İran’ın reddetmesine rağmen PKK’nın bu ülkede barındığına dair göstergeler açık ve nettir. İran’ın sınır bölgesindeki otorite boşluğu ve Kürt kökenli İranlıların PKK’ya sempati duymalarından dolayı PKK, bu ülkede destek bulmakta ve özellikle Kuzey İran’da örgütlenmektedir. PKK’nın, aldığı bu destek nedeniyle İran İslam Devrimi hakkında övgüyle söz ettiği görülmektedir. Kanıtlanmış olmamakla birlikte çeşitli kaynaklara göre, PKK’nın İran’da çok sayıda kamplarının bulunduğu, örgüt üyelerinin Rızaiye kenti ile Zeve arasında eski bir kışlada eğitim gördükleri iddia edilmektedir.

KAYNAKÇA

  • – BAŞAR, Cem -“Terör Dosyası ve Suriye” Uluslar arası İlişkiler Araştırma Merkezi yayınları, Lefkoşe , 1996.
  • – BÖLÜKBAŞI, Süha – “Türkiye ve yakınındaki Ortadoğu” Dış Pol. Ens. Yayınları, Ankara, 1992.
  • – DENKER M., Sami - “Uluslar arası Terör, Türkiye ve PKK” Boğaziçi Yayınları, İstanbul, 1997.

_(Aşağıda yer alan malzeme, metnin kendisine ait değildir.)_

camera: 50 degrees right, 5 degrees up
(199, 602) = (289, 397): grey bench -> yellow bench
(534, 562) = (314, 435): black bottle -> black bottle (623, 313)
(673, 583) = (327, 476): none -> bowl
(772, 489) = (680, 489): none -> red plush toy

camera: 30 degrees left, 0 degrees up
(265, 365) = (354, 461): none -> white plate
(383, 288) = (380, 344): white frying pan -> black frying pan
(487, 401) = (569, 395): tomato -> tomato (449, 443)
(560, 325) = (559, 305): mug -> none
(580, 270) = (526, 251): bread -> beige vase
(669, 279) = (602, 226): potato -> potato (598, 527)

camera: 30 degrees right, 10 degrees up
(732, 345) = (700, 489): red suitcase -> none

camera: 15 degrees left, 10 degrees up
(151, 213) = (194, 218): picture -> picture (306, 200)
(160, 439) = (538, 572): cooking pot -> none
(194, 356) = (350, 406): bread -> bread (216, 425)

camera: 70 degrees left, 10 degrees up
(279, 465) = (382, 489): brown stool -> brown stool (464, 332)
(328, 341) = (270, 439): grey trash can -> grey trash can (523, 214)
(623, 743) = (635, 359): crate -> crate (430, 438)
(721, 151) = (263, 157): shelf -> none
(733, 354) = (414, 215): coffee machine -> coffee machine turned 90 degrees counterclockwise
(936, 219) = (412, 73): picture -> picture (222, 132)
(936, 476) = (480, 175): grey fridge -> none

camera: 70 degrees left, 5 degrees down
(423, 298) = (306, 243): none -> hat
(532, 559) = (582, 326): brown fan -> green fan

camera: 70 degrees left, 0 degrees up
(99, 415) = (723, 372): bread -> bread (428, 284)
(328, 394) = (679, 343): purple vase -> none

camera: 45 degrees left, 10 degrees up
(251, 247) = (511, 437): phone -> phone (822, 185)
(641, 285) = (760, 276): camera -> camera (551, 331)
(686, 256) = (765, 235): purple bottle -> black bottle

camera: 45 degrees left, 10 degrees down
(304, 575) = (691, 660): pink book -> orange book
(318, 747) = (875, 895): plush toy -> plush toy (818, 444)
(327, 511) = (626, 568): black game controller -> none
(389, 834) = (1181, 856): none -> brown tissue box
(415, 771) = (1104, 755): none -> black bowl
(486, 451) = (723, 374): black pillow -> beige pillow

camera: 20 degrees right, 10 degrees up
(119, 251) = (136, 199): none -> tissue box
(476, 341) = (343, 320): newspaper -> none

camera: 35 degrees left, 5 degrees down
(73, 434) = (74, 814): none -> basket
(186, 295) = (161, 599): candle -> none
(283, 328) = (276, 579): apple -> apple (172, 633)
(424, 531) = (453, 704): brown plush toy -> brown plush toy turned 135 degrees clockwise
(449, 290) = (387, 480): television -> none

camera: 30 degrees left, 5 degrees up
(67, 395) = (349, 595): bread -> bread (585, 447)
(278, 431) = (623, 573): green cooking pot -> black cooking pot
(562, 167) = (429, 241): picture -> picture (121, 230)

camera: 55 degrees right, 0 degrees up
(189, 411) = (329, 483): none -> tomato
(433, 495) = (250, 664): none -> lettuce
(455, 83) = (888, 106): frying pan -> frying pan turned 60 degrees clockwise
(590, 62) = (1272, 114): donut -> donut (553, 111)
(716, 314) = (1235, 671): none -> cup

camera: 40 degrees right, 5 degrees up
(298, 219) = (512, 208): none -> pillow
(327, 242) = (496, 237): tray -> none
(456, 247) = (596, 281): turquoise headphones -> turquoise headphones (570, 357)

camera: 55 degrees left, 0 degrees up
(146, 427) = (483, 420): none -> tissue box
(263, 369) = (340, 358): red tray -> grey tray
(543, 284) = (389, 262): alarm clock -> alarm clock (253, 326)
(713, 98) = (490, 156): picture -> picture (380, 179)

  • – FULLER, e. Graham- Çev. Özden ARIKAN, “Kuşatılanlar:İslam ve Batının Jeopolitiği” Sabah kitapları, İstanbul, 1996.
  • –KOCAOĞLU, Mehmet -“Uluslararası İlişkiler Işığında Ortadoğu” , Genelkurmay Basımevi, Ankara, 1995.
  • – MANİSALI, Erol – “Ortadoğuda Yeni Dengelerin, Doğu Akdeniz’den İç Asya’ya Uzanan Eksene Oturması ve Türkiye” , Su Sorunu, Türkiye ve Ortadoğu, Bağlam Yayınları, İstanbul, 1993.
  • – ORAN , Baskın – “Kalkık Horoz: Çekiç Güç ve Kürt Devleti”, Bilgi Yayınevi, Ankara, 1996.